Text for analysis —

Segment Open

So why does it still hit me as an atrocious surprise the fact that I cannot find an apartment in this city. It’s not even like the city is so overpopulated that there is quite literally no more housing. On the contrary, most buildings are empty and just resting , waiting, being passed down from generation to generation.

When I was looking for a place to live in Davis after my freshman year, I remember I searched on Craigslist for anything suitable to my student budget, I contacted the person, we met a day after and two days later I was signing the lease in the office. And for the whole year I had no problems, no late payment, no risk of having to sell my kidney to make a payment, no requirement for a collateral.

In Davis, it was all so efficient, simplified, and worked like a Swiss clock. It didn’t even cross my naive mind that the system of renting an apartment could ever be butchered into a hell of meaningless thick stacks of papers. But I hadn’t lived in France yet.

Segment Closed

[Transcribed page contents]

Segment Open

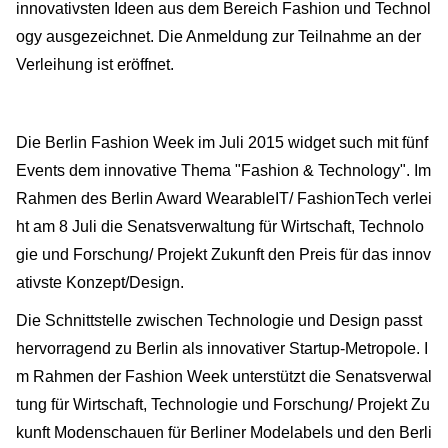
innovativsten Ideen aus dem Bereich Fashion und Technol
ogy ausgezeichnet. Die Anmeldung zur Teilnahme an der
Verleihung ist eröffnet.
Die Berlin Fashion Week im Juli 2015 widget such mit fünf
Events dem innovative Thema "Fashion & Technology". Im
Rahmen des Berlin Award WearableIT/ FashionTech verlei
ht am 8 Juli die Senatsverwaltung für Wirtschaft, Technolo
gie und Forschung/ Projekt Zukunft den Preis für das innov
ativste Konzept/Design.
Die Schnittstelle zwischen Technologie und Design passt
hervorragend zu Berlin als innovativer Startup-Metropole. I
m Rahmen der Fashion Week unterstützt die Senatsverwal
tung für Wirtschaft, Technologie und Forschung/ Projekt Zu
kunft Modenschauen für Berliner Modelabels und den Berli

Segment Closed

Could you carry the essay about hunting for an apartment further, picking up right after its final line, "But I hadn't lived in France yet."?

Written reply —
It’s a system rendered almost inaccessible to outsiders, even if you are a member of the EU. It’s impossible to play by its rules and win unless you cheat and attack from behind.

It plays mind games with you, it makes you feel worthless, and by day 5 of desperately looking for an apartment, a room, a cupboard, it makes that piss-stained bench on the metro platform scream "home sweet home"

I still remember the happier me, the me of 7 days ago, when I woke in the morning, happy to be perusing through Craigslist, leboncoin or Appartager for a fun flatmate in an excellent part of town for a reasonable price of 500 euros. Day 2: I had already set up an apointment to see a nice two bedroom by the Canal Saint Martin, one of my favorite parts of Paris. I thought to myself "I got this in the sack. It’s mine!" and I was already imagining me and my future roomate frolicking through the Buttes Chaumont on a warm spring day, picnic baskset, wine and baguette in hand.

The meeting went well. We laughed, we talked, we shared a cup of tea. And before leaving, she promised me she would let me know by tomorrow.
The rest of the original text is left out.